[Stored data entries]
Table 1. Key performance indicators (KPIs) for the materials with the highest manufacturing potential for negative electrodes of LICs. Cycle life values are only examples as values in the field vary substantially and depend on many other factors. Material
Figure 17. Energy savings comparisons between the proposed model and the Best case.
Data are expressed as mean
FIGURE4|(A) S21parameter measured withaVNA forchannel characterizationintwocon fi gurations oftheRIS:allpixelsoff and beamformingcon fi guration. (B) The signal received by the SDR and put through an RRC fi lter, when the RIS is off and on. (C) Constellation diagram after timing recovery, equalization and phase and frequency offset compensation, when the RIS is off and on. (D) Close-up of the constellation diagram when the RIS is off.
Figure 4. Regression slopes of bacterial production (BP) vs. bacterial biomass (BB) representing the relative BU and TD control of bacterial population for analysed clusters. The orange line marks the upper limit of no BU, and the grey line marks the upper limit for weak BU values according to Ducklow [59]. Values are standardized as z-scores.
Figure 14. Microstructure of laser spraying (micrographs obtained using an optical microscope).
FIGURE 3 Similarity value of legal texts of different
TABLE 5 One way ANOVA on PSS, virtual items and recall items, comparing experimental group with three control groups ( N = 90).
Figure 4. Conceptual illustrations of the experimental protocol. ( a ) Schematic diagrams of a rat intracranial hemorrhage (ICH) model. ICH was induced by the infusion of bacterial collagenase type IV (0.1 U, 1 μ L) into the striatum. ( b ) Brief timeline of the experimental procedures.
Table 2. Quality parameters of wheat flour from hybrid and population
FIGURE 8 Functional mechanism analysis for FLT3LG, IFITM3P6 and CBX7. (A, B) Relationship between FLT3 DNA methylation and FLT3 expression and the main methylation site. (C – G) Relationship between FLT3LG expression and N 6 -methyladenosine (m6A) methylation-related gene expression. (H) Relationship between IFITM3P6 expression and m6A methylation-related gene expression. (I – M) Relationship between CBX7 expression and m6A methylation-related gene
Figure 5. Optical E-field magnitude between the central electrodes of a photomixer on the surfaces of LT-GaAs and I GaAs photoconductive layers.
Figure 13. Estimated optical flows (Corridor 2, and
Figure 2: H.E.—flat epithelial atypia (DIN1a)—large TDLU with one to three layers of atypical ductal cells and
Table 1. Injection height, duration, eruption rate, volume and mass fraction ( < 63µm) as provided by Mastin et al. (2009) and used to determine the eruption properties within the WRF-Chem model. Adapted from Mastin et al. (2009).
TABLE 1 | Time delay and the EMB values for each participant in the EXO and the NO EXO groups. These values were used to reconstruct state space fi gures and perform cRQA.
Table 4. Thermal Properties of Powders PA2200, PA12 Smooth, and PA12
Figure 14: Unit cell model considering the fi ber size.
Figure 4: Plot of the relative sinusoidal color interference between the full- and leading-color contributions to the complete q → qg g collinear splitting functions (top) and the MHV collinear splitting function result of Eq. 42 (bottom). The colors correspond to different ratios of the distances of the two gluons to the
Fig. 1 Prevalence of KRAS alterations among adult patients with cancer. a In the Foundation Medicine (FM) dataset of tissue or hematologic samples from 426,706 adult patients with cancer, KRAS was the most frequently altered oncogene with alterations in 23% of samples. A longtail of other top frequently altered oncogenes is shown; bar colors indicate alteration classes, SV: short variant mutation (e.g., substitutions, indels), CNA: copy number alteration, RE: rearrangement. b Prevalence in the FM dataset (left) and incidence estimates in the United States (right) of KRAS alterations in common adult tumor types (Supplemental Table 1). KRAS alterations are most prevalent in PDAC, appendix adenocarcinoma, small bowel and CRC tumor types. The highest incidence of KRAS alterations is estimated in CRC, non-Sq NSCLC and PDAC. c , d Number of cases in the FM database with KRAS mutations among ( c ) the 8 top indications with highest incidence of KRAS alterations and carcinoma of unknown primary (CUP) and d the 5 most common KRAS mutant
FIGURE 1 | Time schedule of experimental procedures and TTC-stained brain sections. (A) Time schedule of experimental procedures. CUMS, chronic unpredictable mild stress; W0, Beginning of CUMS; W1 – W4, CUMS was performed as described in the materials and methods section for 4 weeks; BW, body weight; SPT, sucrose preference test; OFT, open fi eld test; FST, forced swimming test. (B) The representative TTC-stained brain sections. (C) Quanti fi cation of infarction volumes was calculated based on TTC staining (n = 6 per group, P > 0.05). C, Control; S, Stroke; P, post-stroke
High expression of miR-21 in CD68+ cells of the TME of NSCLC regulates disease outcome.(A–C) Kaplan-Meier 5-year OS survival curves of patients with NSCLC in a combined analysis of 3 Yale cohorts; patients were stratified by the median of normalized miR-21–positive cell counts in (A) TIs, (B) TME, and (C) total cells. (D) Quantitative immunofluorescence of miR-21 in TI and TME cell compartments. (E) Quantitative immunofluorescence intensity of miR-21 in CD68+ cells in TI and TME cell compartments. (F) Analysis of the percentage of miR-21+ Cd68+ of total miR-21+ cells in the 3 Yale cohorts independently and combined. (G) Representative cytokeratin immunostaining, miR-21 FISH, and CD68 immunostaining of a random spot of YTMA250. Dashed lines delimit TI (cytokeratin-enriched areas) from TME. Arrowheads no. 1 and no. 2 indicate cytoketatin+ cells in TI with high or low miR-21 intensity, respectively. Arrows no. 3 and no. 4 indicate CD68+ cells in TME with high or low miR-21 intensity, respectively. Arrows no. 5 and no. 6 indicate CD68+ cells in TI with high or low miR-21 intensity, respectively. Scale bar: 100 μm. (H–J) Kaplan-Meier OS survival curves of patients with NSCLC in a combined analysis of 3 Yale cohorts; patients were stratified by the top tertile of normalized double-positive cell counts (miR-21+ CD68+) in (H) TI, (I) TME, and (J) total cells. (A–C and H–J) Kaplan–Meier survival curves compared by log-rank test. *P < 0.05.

### Your goal
Write down, word for word, the lines above from the one containing "FIGURE 3 Similarity" through the one containing "Table 1. Injection", both ends included.

### Answer space
FIGURE 3 Similarity value of legal texts of different
TABLE 5 One way ANOVA on PSS, virtual items and recall items, comparing experimental group with three control groups ( N = 90).
Figure 4. Conceptual illustrations of the experimental protocol. ( a ) Schematic diagrams of a rat intracranial hemorrhage (ICH) model. ICH was induced by the infusion of bacterial collagenase type IV (0.1 U, 1 μ L) into the striatum. ( b ) Brief timeline of the experimental procedures.
Table 2. Quality parameters of wheat flour from hybrid and population
FIGURE 8 Functional mechanism analysis for FLT3LG, IFITM3P6 and CBX7. (A, B) Relationship between FLT3 DNA methylation and FLT3 expression and the main methylation site. (C – G) Relationship between FLT3LG expression and N 6 -methyladenosine (m6A) methylation-related gene expression. (H) Relationship between IFITM3P6 expression and m6A methylation-related gene expression. (I – M) Relationship between CBX7 expression and m6A methylation-related gene
Figure 5. Optical E-field magnitude between the central electrodes of a photomixer on the surfaces of LT-GaAs and I GaAs photoconductive layers.
Figure 13. Estimated optical flows (Corridor 2, and
Figure 2: H.E.—flat epithelial atypia (DIN1a)—large TDLU with one to three layers of atypical ductal cells and
Table 1. Injection height, duration, eruption rate, volume and mass fraction ( < 63µm) as provided by Mastin et al. (2009) and used to determine the eruption properties within the WRF-Chem model. Adapted from Mastin et al. (2009).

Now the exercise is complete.